→ **TASK DETAILS**: Please copy the lines from the one containing "contraintes du volume" through the one containing "Titulaire d’un diplôme", character for character.

(Dataset excerpts)
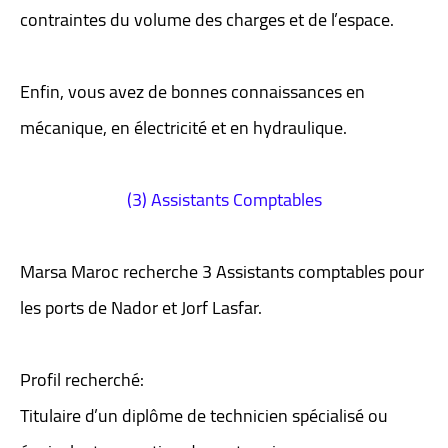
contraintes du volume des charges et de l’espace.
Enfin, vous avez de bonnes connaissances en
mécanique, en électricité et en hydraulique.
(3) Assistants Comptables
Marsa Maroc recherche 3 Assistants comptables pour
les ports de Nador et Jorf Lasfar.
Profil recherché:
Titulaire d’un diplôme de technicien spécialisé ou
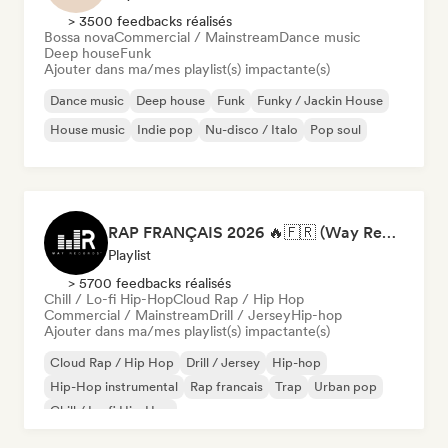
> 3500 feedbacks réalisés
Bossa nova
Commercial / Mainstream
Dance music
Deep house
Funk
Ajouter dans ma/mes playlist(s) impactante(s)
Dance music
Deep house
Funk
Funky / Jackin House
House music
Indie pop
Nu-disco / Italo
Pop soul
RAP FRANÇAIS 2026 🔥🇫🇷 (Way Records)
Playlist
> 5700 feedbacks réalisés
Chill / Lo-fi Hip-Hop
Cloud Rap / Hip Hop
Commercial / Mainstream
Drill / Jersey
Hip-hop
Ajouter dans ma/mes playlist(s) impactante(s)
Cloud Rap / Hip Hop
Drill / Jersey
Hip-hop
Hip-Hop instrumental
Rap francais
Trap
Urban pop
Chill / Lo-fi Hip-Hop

--

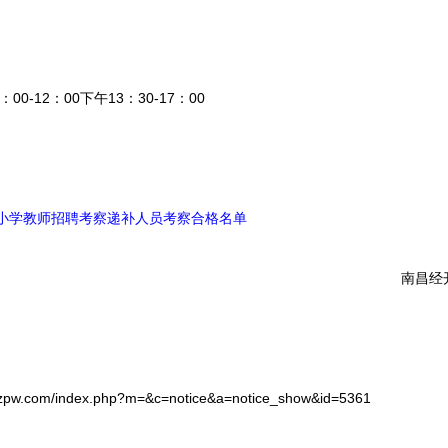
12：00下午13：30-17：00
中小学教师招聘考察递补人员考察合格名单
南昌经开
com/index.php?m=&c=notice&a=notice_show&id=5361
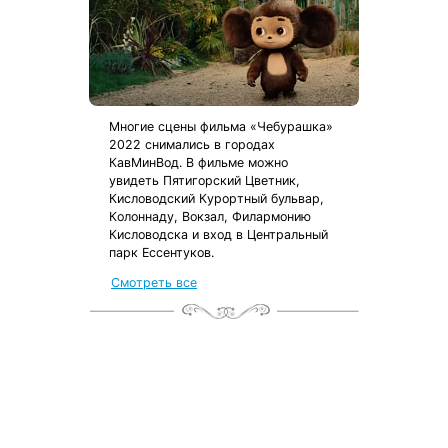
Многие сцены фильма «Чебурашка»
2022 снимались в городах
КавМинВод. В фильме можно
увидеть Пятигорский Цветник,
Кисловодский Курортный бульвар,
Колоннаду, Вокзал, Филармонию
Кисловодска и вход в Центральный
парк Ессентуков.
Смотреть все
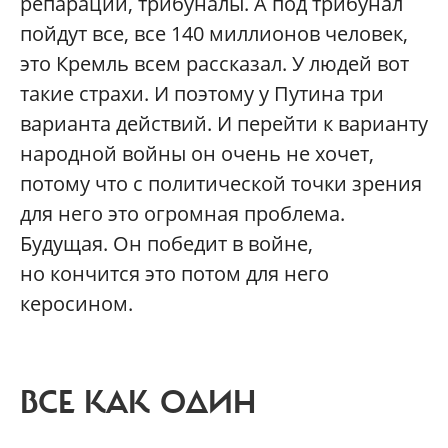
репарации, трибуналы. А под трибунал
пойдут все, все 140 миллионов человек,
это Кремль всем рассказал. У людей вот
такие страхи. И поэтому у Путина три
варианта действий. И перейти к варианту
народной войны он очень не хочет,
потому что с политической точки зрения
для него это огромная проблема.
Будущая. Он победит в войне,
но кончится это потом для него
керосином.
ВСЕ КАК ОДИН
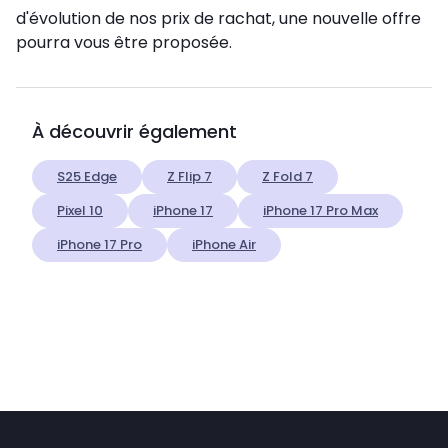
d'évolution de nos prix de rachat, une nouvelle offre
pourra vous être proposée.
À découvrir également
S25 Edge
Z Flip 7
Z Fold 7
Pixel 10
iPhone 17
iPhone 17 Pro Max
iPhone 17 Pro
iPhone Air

* * *

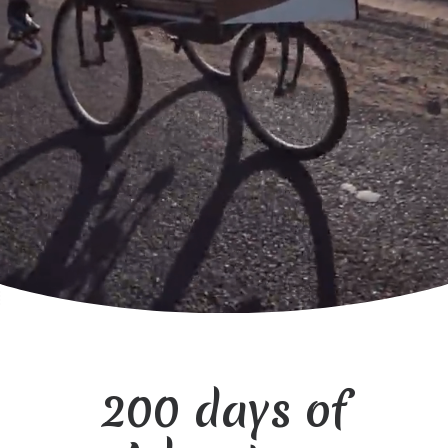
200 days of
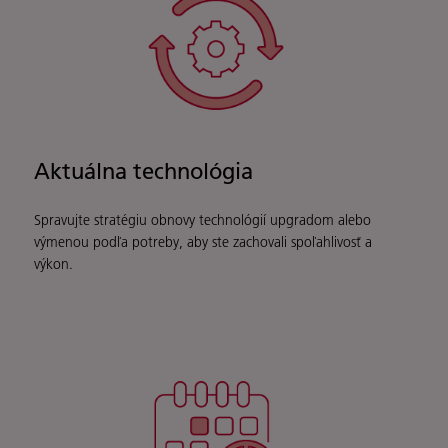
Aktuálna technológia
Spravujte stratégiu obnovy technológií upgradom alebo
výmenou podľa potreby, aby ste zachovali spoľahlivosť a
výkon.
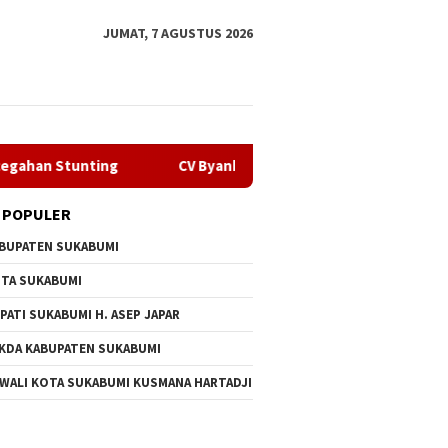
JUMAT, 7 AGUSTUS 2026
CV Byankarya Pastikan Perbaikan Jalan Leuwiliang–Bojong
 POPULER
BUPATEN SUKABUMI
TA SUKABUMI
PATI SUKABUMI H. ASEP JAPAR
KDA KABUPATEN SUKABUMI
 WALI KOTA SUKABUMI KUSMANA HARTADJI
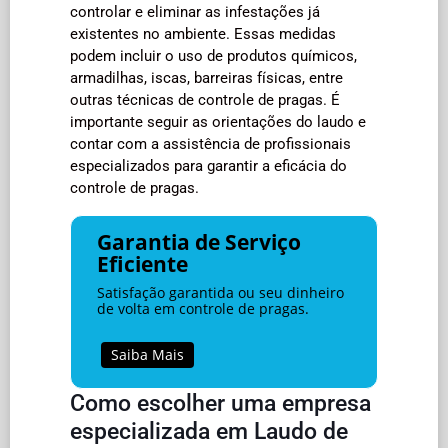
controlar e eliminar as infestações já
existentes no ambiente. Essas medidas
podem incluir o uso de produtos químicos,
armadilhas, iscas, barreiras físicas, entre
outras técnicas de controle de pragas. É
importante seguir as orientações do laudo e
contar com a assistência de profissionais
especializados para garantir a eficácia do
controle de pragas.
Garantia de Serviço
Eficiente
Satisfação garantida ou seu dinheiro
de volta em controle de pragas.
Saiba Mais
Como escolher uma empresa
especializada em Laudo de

→ **RESPONSE TO THIS EXERCISE**:
contraintes du volume des charges et de l’espace.
Enfin, vous avez de bonnes connaissances en
mécanique, en électricité et en hydraulique.
(3) Assistants Comptables
Marsa Maroc recherche 3 Assistants comptables pour
les ports de Nador et Jorf Lasfar.
Profil recherché:
Titulaire d’un diplôme de technicien spécialisé ou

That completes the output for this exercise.